Published April 2013 on

People seem amazed when I tell them that I saw Led Zeppelin at Sydney Showground in 1972, when the four rock deities descended from the sky to perform for us and then returned to Asgard (or maybe London) – could it ever have truly happened? The Led Zeppelin hagiography has enlarged to almost mythic proportions as the years have gone by, but in 1972 they were another hard rock band – albeit one of the globe’s biggest and most innovative.

Upon the death of their astonishing drummer, John Bonham in September 1980, Led Zeppelin split and went their separate ways. It seemed the only thing to do: without Bonham’s thunder and lightning, it was not and never would be the same. The remaining members – the leonine Robert Plant, the savant John Paul Jones and the truly visionary Jimmy Page – individually produced music over the years, much of it very very good but none of it matching the vast scope – from Middle America hoe-downs to Middle Earth musings to towering Middle East anthems, all with lashings of the Blues – that Led Zeppelin could conjure.

And despite their prolific and unmatched recorded output – each new album pushed the boundaries of rock into new lands – it was live that Led Zeppelin could work magic.

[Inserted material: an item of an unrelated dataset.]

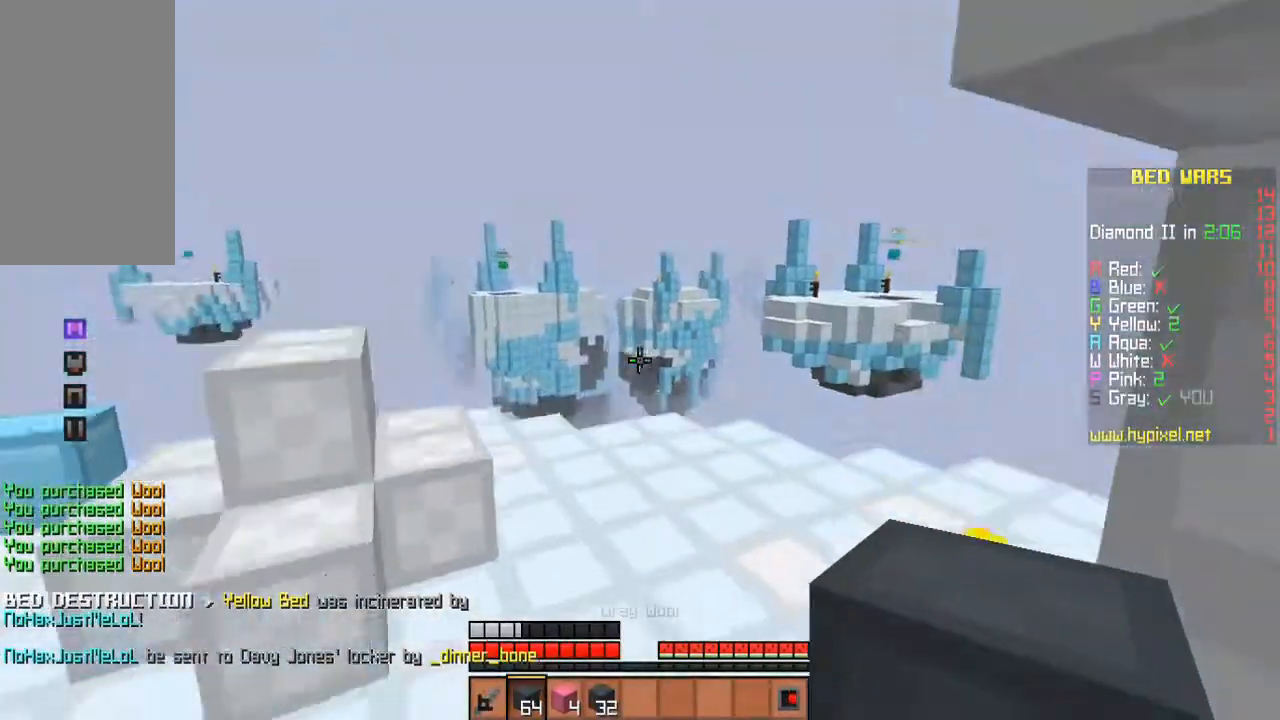
{"keys": ["w"], "mouse": [], "events": [[100, "space", "up"], [233, "a", "up"]]}
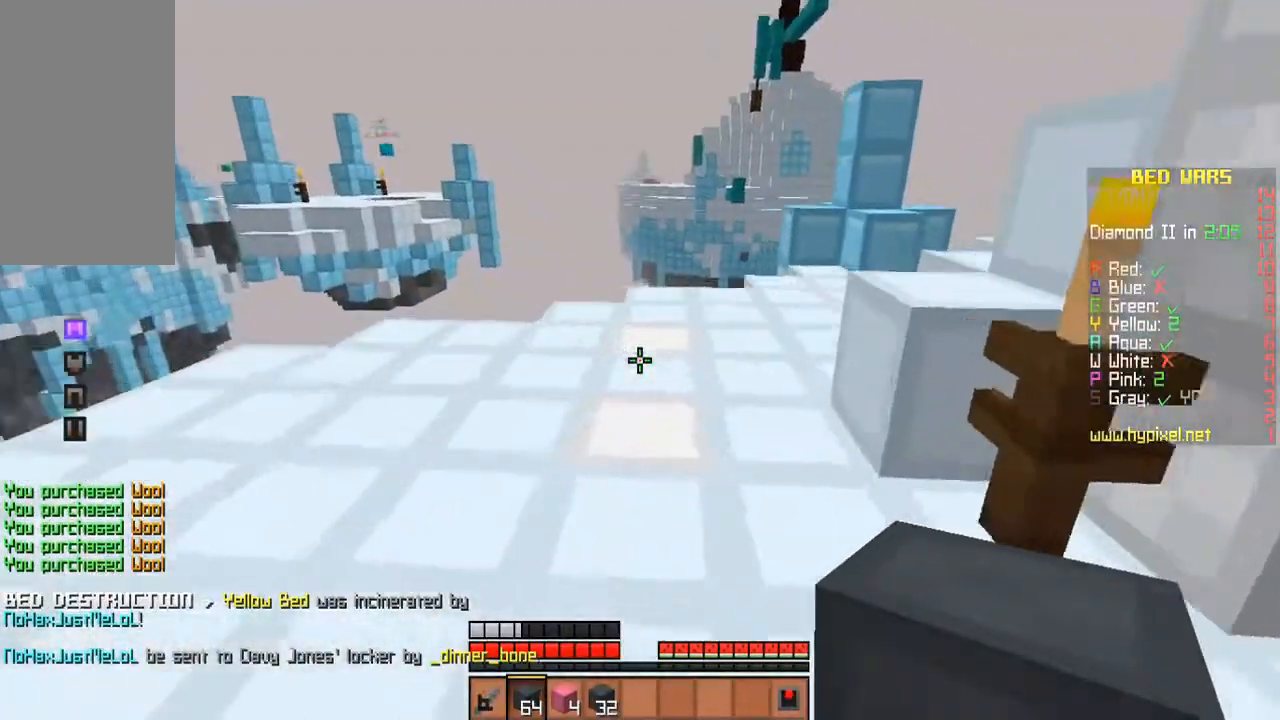
{"keys": ["space", "w"], "mouse": [], "events": [[333, "mouse_right", "down"], [433, "mouse_right", "up"], [433, "space", "down"]]}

The improvisational jazz/blues ethos behind their music, coupled with an almost preternatural chemistry, produced hours of astonishing musical trip-outs, pulling audiences along in their sparkling wake.

On 10 December 2007, the band came together for a one-off show at London’s O2 Arena as part of a tribute concert to Ahmet Ertegun, founder with his brother Neshui of Atlantic Records and the man who signed Led Zeppelin to the label in 1968. It was the first time the band – now with, touchingly, John Bonham’s son Jason in the drum seat – had played together for 27 years, bar brief appearances at 1985’s Live Aid and Atlantic Record’s 40th Anniversary in 1988.

Worldwide, 20 million fans bid for the reunion tickets with around 20,000 witnessing the show. The rest of us had to make do with YouTube clips and bootlegs. On October 17 this year, the film of the concert – named ‘Celebration Day’ after the Led Zeppelin III track – was released worldwide with cinemas screening it across Australia for one day only.

And from the opening two-beat salvo of ‘Good Times, Bad Times’ – cleverly the first song of the concert and the first song of their 1969 debut album – it was plain fans of rock were in for a treat. Virtually devoid of special effects, sweeping audience shots or heavy production, the film put us front and centre, Dick Carruthers‘ direction never diverting from the sheer power and animal grace of the band.

The sound was loud and clear and pretty much at chest-thumping gig volume level. As it should be – listening to led Zep at polite volume would be as wrong as listening to Erik Satie’s French piano miniatures through a Marshall stack. The enormous dynamism of modern cinema sound systems, having to replicate shattering glass, tinkling rain or a train wreck, is perfect for the huge wall of sound that rock puts out. These cinema concert experiences are quite something.

All the Zep classics were there – ‘Dazed and Confused’, ‘Black Dog’, a never previously played live ‘For Your Life’, a shimmeringly beautiful ‘No Quarter’. Jason Bonham seemed a little in awe and restrained for the first few pieces, but by the heavily funky ‘Trampled Underfoot’ he seemed to attack the drumkit with the same joyously unbridled ferocity of his late father.

Joy was all around – that same ferocious joy went through every tune. Jimmy Page says “Our DNA is in these songs” and the enjoyment and love leapt from the screen. Indeed, the versions of ‘The Song Remains The Same’, ‘Misty Mountain Hop’ and ‘Kashmir’ were the best live recordings I have ever heard – ‘Kashmir’ especially was entirely transporting, with Robert Plant conjuring minarets and desert winds before a swirling Arabic sun, one of many astounding, yet never distracting, visuals that played behind the band.

A double encore of ‘Whole Lotta Love’ – showing that intense improvisational aspect of the band – and ‘Rock and Roll’ (“Been a long time since I rock and rolled…”) and it was over. There was sadness that it was over for ever now, but the joy at the magic we had witnessed outshone that by far.

There will never be another band like this. I am thankful that there ever was.